Cette tendance est d’autant plus marquée que, du côté des investisseurs, ceux qui achètent les immeubles mis en vente (que ce soit sur le marché du neuf ou de l’occasion) tendent à privilégier les investissements assortis de critères de type ESG (pour critères environnementaux, sociaux et de gouvernance). Du côté de la finance, c’est tout un arsenal qui est déployé pour flécher les capitaux vers des investissements plus « verts » : programme européen pour une finance verte, labels qui font référence tels que BREAAM, agences de notation spécialisées comme le GRESB… Il s’agit de faciliter l’identification par les investisseurs des actifs qui pourront entrer dans des portefeuilles dits « à impact » ou « verts » ou « ESG ».
En quelque sorte, les contraintes politiques (toute relatives) en matière écologique permettent d’initier de nouveaux cycles d’investissements. Produire une ville verte, dotée de bâtiments – bureaux inclus – qui consomment moins d’énergie, est une occasion de faire circuler les capitaux et de trouver le moyen de mener cette opération a priori impossible : « créer du nouveau sol » et ainsi permettre de nouvelles productions, ériger de nouvelles tours en détruisant ce qui est là mais a été rendu trop vite obsolète par de nouvelles normes [7]. Et on masque ce que l’obsolescence programmée et la surproduction produisent immanquablement comme dans tant de secteurs de la production capitaliste : du rebut, des centaines de milliers de mètres carrés de bureaux devenus « obsolètes » et laissés vides.
Tout cela ne nous fait pas sortir du modèle de la tour de béton : on y ajoute un peu d’efficacité énergétique, des surfaces végétalisées et quelques circuits de récupération d’eau et le tour est joué. Tapez un peu « ville du futur » sur votre moteur de recherche, section image : sur la skyline, les touffes de feuilles sous un soleil resplendissant ont remplacé l’éclairage nocturne.
Il faut créer des histoires (un narratif) qui justifient de rendre certaines constructions plus désirables, et donc plus rentables.
A. GUIRONNET et L. HALBERT, L’Empire urbain de la finance – Pouvoirs et inégalités dans le capitalisme de gestion d’actifs, éd. Amsterdam 2023.
Ce livre, le premier en son genre, nous entraîne dans les coulisses de la gestion d’actifs immobiliers en France. Il montre comment fonds d’investissement et sociétés foncières cherchent à imposer leurs logiques et critères financiers à l’État, aux élus locaux, aux aménageurs et aux promoteurs immobiliers, et révèle comment ces mastodontes sont parvenus à édifier un véritable empire dans les métropoles. Surtout, il éclaire les effets de cette transformation : à mesure que les gérants d’actifs captent la rente foncière, ce sont les inégalités sociales et spatiales qui se creusent.
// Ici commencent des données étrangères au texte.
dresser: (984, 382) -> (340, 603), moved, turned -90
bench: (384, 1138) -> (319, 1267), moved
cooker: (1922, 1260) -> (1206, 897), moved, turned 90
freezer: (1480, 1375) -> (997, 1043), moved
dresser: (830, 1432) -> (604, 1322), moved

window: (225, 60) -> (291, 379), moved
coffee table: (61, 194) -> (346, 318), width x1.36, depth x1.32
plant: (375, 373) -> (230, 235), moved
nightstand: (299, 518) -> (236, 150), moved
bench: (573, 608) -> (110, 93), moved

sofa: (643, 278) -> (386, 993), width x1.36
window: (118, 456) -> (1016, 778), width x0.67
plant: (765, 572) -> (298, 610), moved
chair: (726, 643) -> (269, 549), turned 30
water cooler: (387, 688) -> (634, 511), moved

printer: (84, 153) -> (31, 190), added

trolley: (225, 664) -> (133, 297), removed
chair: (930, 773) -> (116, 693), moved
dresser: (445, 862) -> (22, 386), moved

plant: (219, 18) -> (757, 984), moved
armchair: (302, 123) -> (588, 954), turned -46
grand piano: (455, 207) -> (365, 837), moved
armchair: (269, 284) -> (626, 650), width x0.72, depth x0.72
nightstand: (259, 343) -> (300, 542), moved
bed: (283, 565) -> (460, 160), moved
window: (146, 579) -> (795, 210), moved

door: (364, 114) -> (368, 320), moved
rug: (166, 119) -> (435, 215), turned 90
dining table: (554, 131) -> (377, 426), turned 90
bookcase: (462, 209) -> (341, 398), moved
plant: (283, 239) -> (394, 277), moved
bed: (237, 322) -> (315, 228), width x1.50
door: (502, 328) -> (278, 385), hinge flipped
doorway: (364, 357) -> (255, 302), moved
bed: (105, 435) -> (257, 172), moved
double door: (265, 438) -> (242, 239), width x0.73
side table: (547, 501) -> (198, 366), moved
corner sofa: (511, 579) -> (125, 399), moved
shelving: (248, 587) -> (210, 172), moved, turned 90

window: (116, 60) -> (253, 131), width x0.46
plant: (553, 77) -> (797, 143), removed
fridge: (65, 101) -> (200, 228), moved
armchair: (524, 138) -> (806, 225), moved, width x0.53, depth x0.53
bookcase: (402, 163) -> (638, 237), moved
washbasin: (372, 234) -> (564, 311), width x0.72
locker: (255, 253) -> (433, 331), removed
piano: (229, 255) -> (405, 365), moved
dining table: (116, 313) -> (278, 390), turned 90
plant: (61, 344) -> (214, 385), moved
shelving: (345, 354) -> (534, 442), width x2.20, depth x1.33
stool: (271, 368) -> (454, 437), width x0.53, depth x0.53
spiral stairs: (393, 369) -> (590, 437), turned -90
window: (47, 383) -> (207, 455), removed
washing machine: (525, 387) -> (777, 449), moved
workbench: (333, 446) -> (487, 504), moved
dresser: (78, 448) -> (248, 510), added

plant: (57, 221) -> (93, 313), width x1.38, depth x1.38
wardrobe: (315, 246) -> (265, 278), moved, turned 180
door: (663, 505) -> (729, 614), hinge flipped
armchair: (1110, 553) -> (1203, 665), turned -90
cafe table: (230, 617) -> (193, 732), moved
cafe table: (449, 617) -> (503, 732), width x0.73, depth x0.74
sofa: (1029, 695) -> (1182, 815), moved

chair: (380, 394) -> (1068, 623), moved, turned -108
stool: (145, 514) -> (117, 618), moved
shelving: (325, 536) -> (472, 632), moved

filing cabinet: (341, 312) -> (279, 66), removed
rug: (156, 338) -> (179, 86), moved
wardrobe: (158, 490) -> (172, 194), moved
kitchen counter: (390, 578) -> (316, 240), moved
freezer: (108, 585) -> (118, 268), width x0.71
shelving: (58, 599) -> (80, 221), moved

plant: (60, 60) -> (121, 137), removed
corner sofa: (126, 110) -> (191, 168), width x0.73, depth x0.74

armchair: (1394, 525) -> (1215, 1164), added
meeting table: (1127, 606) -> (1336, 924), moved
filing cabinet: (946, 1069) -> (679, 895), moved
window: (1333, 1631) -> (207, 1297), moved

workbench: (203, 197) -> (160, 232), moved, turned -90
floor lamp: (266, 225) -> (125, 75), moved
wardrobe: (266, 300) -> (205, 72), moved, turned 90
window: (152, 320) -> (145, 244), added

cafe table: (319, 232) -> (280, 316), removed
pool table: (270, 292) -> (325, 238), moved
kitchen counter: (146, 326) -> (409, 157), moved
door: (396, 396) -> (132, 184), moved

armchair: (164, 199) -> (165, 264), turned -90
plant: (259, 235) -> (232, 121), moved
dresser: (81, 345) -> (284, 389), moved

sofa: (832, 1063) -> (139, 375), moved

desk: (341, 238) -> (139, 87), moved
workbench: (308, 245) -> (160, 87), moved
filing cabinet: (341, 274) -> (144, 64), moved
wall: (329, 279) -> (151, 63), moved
[1] Voir l’encadré de l’article L’immeuble de bureau comme produit financier
[2] On dit « papier » car il en avait la forme à l’origine. Ces titres financiers sont aujourd’hui complètement dématérialisés.
[3] Pour une entreprise, être membre du BEL 20 signifie qu’on figure parmi les 20 entreprises les plus grandes en termes de valorisation boursière – c’est-à-dire en terme de valeur de l’ensemble des actions de l’entreprise.
[4] Calcul réalisé à partir des données des surfaces louées à Bruxelles telles que répertoriées dans le rapport annuel 2023 de Befimmo.
[5] Cf. les pertes importantes récemment enregistrées par les promoteurs Atenor et Immobel sur des opérations de bureau.
[6] Traduction : « Iconique, durable et dédié au bien-être, il change la donne dans le paysage des bureaux bruxellois. »
[7] Les opérations de démolition-reconstruction sont soutenues par les pouvoirs publics (TVA réduite, autorisations) même pour des immeubles ayant servi à peine vingt ans (comme l’ex-siège de la KBC le long du canal). Ces opérations ne prennent pas en compte l’entièreté du coût environnemental de la démolition ni les chantiers longs et de très grande ampleur qui se font au détriment de la qualité de vie des habitant·es des alentours.